One of the most successful early settlers of Staunton county is
the genial Fred Feyerherm, now retired, living in the county seat.
He has been successful, not only as a landed proprietor, but as
a merchant and honored county official as well.
Mr. Feyerherm was born in the town of Barwalde, province of Brandenburg,
Prussia, February 26, 1852. Here he spent the years of his childhood
and youth, as his parents, Frederick W. and Eleanor (Rindfieisch)
Feyerherm, did not leave Germany until 1868. They sailed from
Hamburg on the steamer "Utonia," and arrived in New
York city after a voyage of fourteen days. The father settled
with his family in Cuming county, where a brother had preceded
him, and lived out his days on the farm.
Fred remained at home with his parents, working the farm for his
father, until he was twenty-four years old. He was then married
at Rock Creek to Miss Bertha Schultz, daughter of John M. and
Sophie (Dewitz) Schultz, natives of Altruednitz am Oder, in the
province of Brandenburg, who came to this country in 1867. After
his marriage, Mr. Feyerherm took charge of his father's farm in
his own right, living there some seven years or more.

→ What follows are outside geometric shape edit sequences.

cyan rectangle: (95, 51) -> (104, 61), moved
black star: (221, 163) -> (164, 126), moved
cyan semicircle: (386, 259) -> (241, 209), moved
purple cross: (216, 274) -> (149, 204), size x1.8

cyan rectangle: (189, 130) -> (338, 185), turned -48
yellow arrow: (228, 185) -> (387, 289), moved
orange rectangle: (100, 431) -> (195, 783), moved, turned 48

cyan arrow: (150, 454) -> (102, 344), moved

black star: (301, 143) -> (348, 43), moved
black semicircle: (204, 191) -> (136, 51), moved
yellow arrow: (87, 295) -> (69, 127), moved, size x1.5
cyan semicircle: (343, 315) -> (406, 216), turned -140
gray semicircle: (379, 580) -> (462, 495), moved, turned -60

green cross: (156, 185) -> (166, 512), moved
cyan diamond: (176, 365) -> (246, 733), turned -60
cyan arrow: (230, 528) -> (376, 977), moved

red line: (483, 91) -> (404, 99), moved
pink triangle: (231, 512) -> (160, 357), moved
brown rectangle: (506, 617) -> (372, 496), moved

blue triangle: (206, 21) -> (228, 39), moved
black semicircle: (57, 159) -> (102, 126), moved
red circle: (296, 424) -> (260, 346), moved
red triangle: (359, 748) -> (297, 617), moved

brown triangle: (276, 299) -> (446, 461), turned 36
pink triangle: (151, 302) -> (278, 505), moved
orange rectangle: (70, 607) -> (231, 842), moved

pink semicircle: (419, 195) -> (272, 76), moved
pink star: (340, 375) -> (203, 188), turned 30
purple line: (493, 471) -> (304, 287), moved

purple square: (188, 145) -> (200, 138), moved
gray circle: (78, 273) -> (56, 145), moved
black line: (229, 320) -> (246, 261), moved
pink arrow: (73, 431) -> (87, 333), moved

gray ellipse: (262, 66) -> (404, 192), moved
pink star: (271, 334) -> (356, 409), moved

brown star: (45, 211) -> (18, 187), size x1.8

In 1883, he removed to Staunton county, and bought a farm about
five miles from the county seat, to which the family moved after
a year's residence on the farm. Mrs. Feyerherm was a delicate
woman, and her strength did not prove equal to the demands made
upon it by the work on the farm in those early days, and it was
hoped that a few years of the greater ease in town would fully
restore her to health. Mrs. Feyerherm once had the unusual experience
of reading her own obituary. A neighbor died when Mrs. Feyerherm
was critically ill, and the report went out that she had passed
Coming to town, Mr. Feyerherm engaged in the implement business,
continuing in that line for twenty-one years, until his election
as county treasurer in the fall of 1905. He served the public
in this capacity so acceptably that he was called upon to fill
the position a second term, carrying every precinct in the county.
This is an endorsement of his administration of which any official
might be proud, when it is considered that he is a republican,
while the county is strongly democratic.
Mr. Feyerherm passed through the vicissitudes of a pioneer's life
in Nebraska, and has seen the country develop from the time when
it was almost entirely wild, with flocks of antelope ranging over
the prairies, to its present state. Indians gave them but little
trouble, although when the men were away working, their incessant
begging for bread or flour used to make the feminine portion of
the household nervous.
Of the nine children born to Mr. and Mrs. Feyerherm, seven are
living. Their names are as follows: Ella (Mrs. Alfred Claus),
of Lewiston, Minnesota; Fred; Clara (Mrs. Henry Schwartz), of
Menominee, Wisconsin; Eric, Edith, Irene and Freda.
Mr. Feyerherm and his family are members of the St. John's Lutheran
church of Staunton. This family is well known socially, their
musical talents alone being sufficient to bring them into notice.
All of the children have fine voices, and they are also pianists
of no ordinary ability. The young ladies are members of an excellent
female quartet, which has attracted more than local attention,
being recognized as splendid talent in western Nebraska.